Os candidatos que vão participar do vestibular 2013 da Universidade Federal de Minas Gerais (UFMG) receberão a partir da próxima semana instruções do que devem fazer caso queiram optar pelo sistema previsto na Lei de Cotas. A instituição informou nesta quarta-feira (17) que a adoção das medidas determinadas pela Lei 12.711/02, que determina reserva de vagas de acordo com critérios étnicos e socioeconômicos, não vai alterar as datas de provas e o processo de inscrição – já encerrado -, mas será necessária uma ?readequação? do processo.
A readequação do edital com os novos procedimentos que os interessados deverão adotar serão divulgados após reunião do Conselho Universitário, marcada para o próximo dia 23. Mas a universidade adiantou que enviará e-mails aos candidatos com as instruções para que façam a opção pelo sistema, assim como a documentação que terão de providenciar, incluindo comprovantes de renda familiar, histórico escolar e autodeclaração étnica.
Renda familiar
Pela Lei de Cotas, as instituições federais de ensino devem reservar 12,5% das vagas para estudantes que tenham cursado integralmente o ensino médio em escolas públicas.

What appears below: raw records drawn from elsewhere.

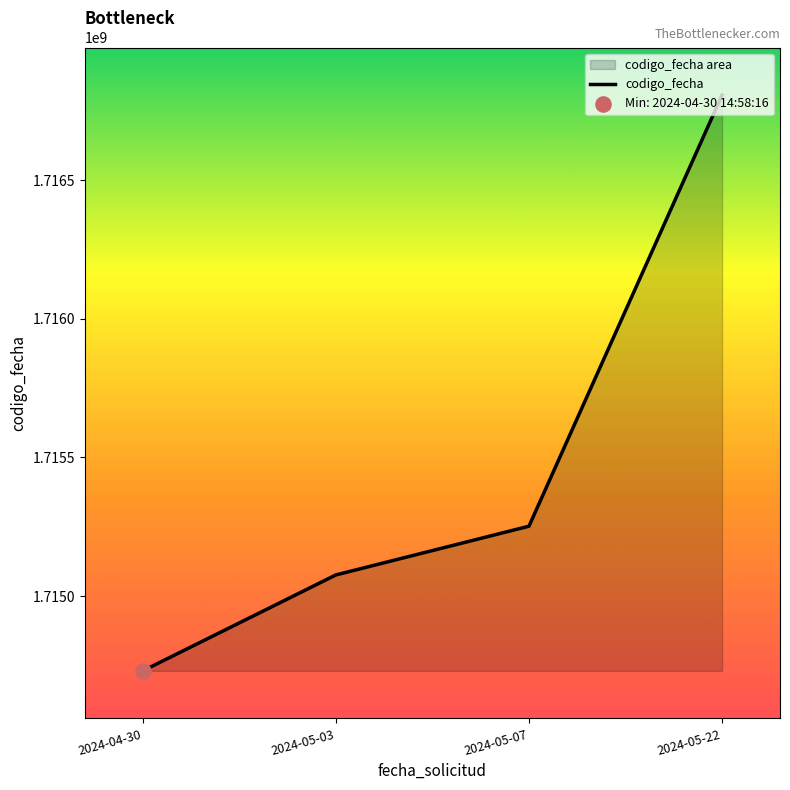

What is the ratio of the value at 2024-04-30 to the value at 2024-05-07?

1.0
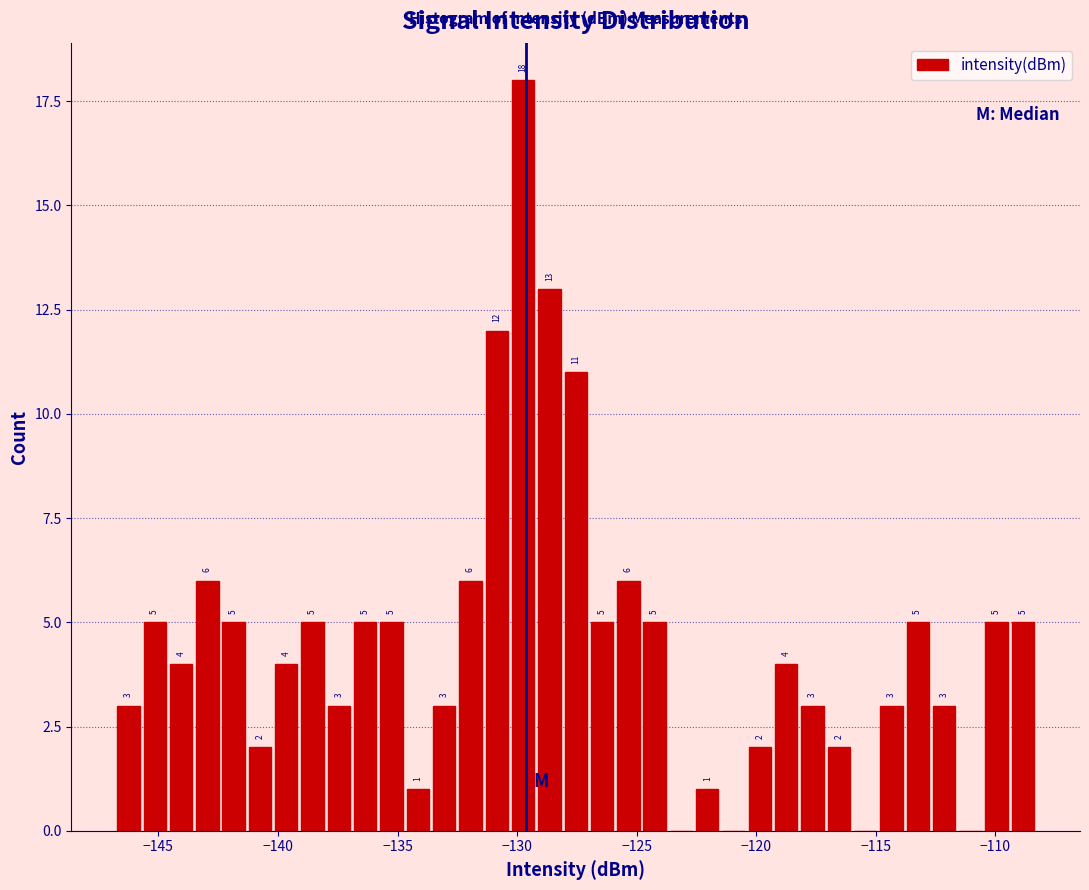

Read against the x-axis, roughly where is the centre of the tallest bar?

-129.5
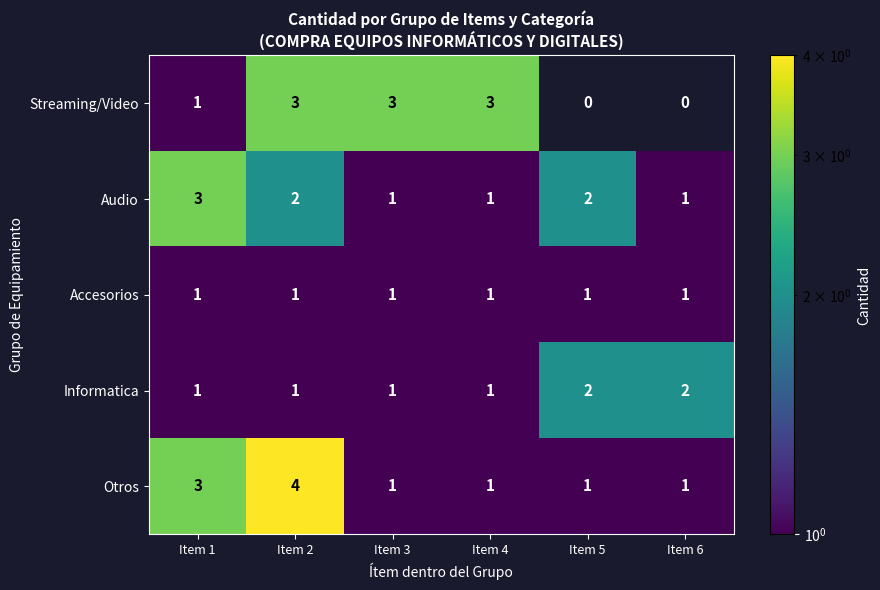

The value of Streaming/Video at Item 6 is -1. True or false?

False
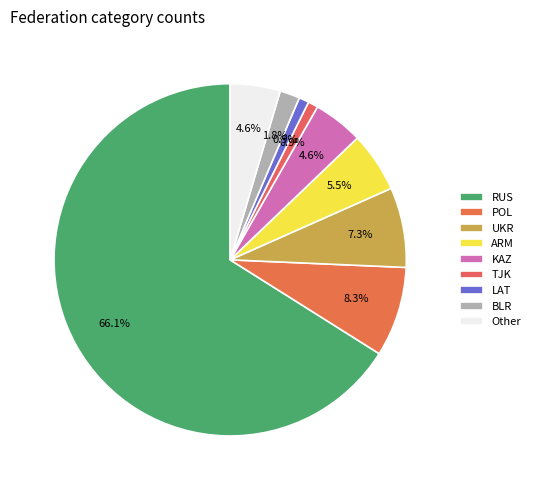

Is KAZ the majority of the pie?

No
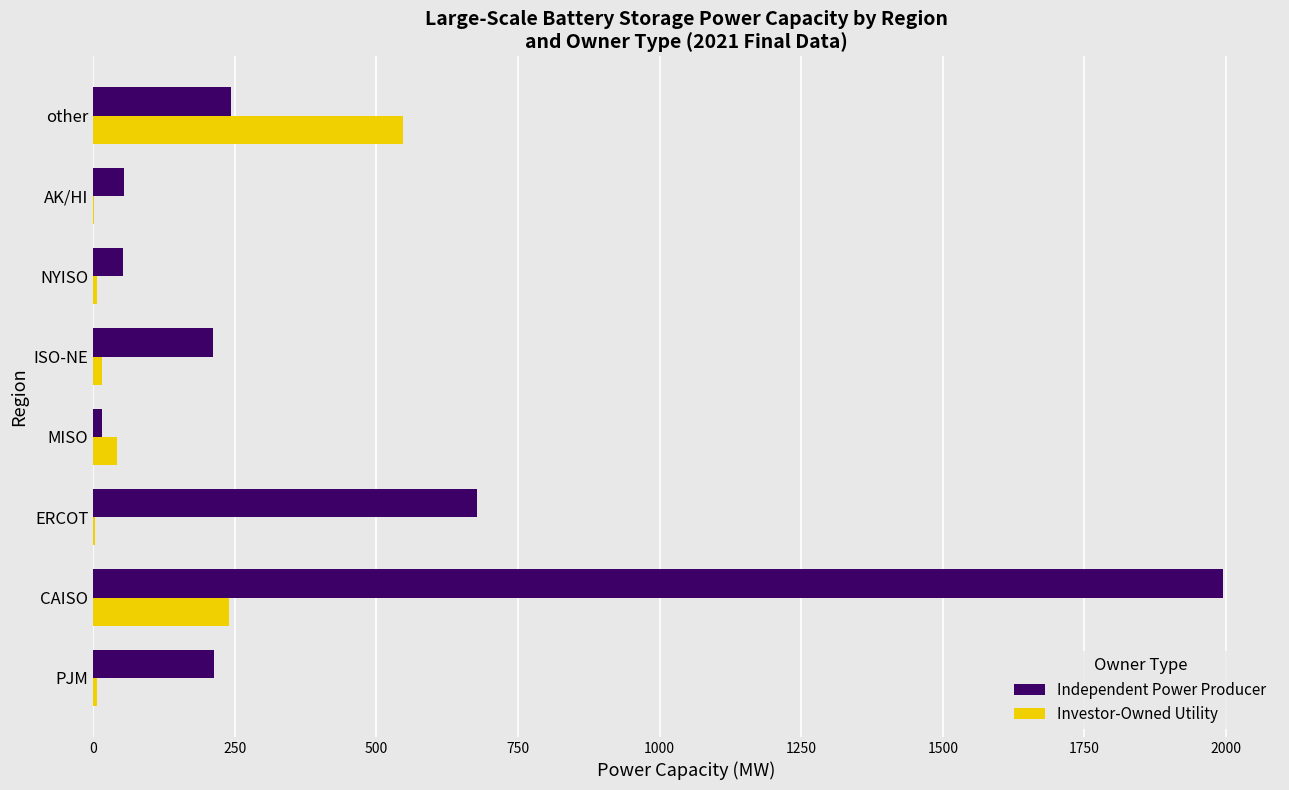

At which label is Independent Power Producer closest to 1005?

ERCOT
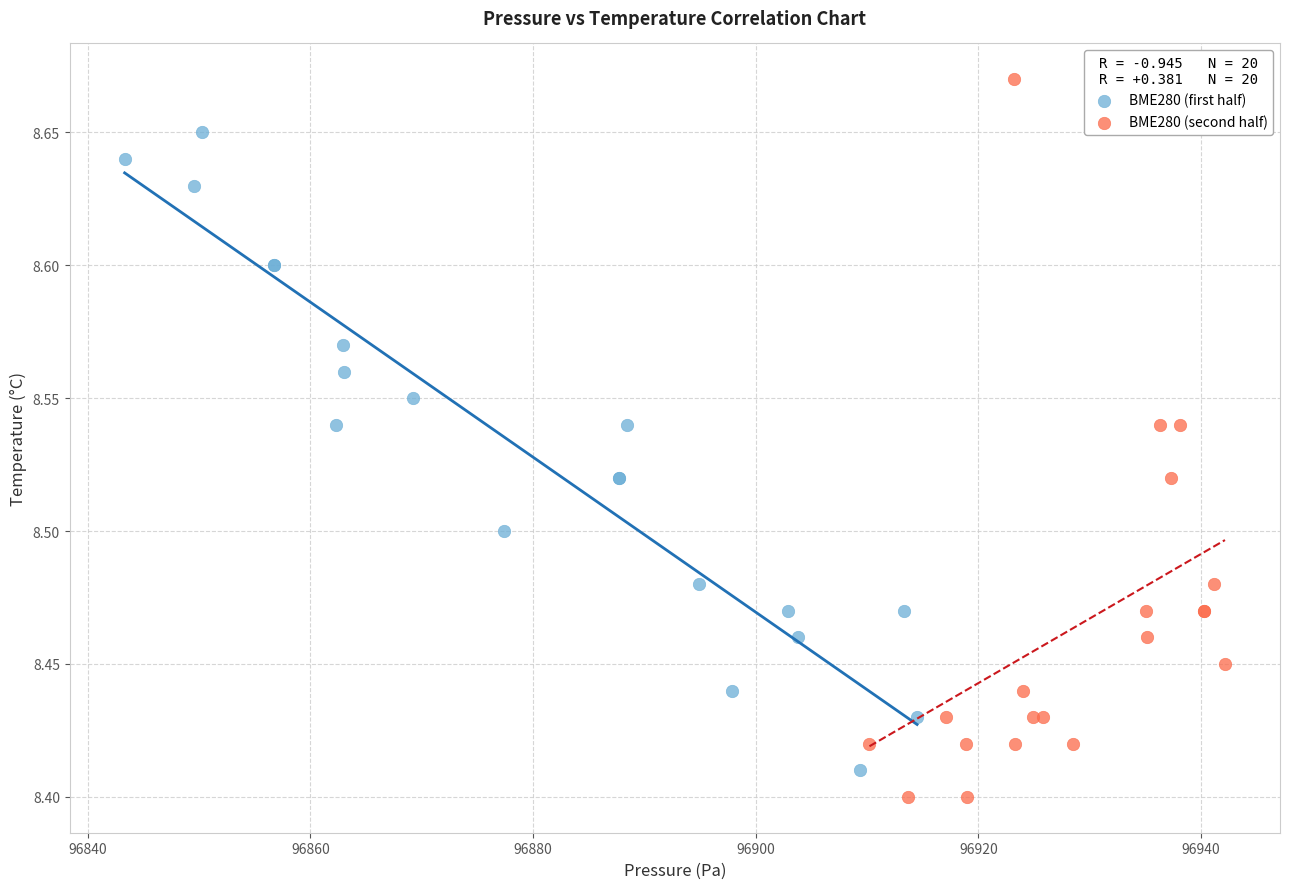

Which series contains the highest Y value?

BME280 (second half)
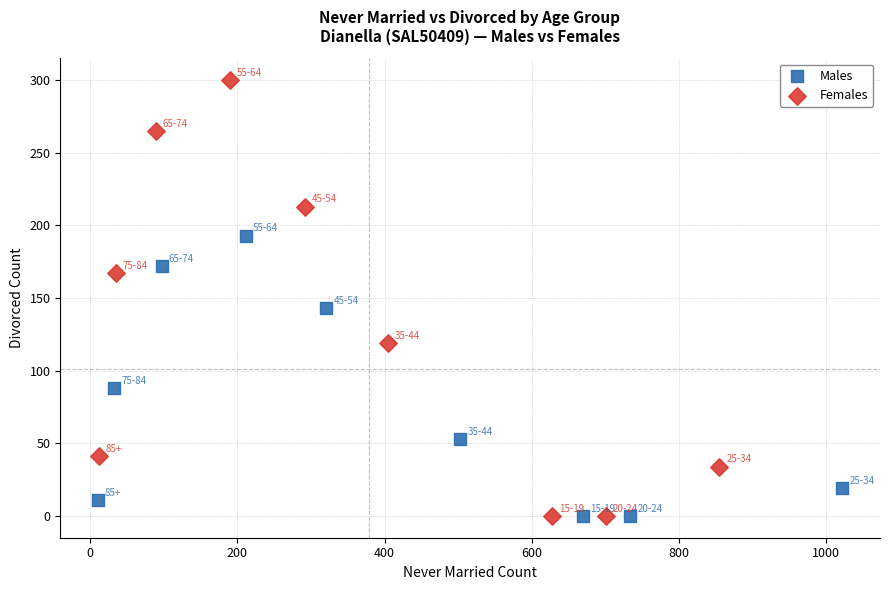

Which series has the widest spread of Y values?

Females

Metade dessas vagas deve ser destinada àqueles que têm renda familiar per capita menor que R$ 933, equivalentes a 1,5 salário mínimo. Além disso, a lei prevê reserva também de acordo com critério étnico levando em conta a proporção de pretos, pardos e indígenas constatada pelo último Censo do Instituto Brasileiro de Geografia e Estatística (IBGE) em cada Estado e no Distrito Federal.
Na UFMG, a reserva de 12,5% vai representar 862 vagas das 6.670 oferecidas em seus 75 cursos de graduação. A instituição também já separa, pelo quarto ano, 12 vagas em 6 cursos para indígenas. As informações são do jornal O Estado de S. Paulo.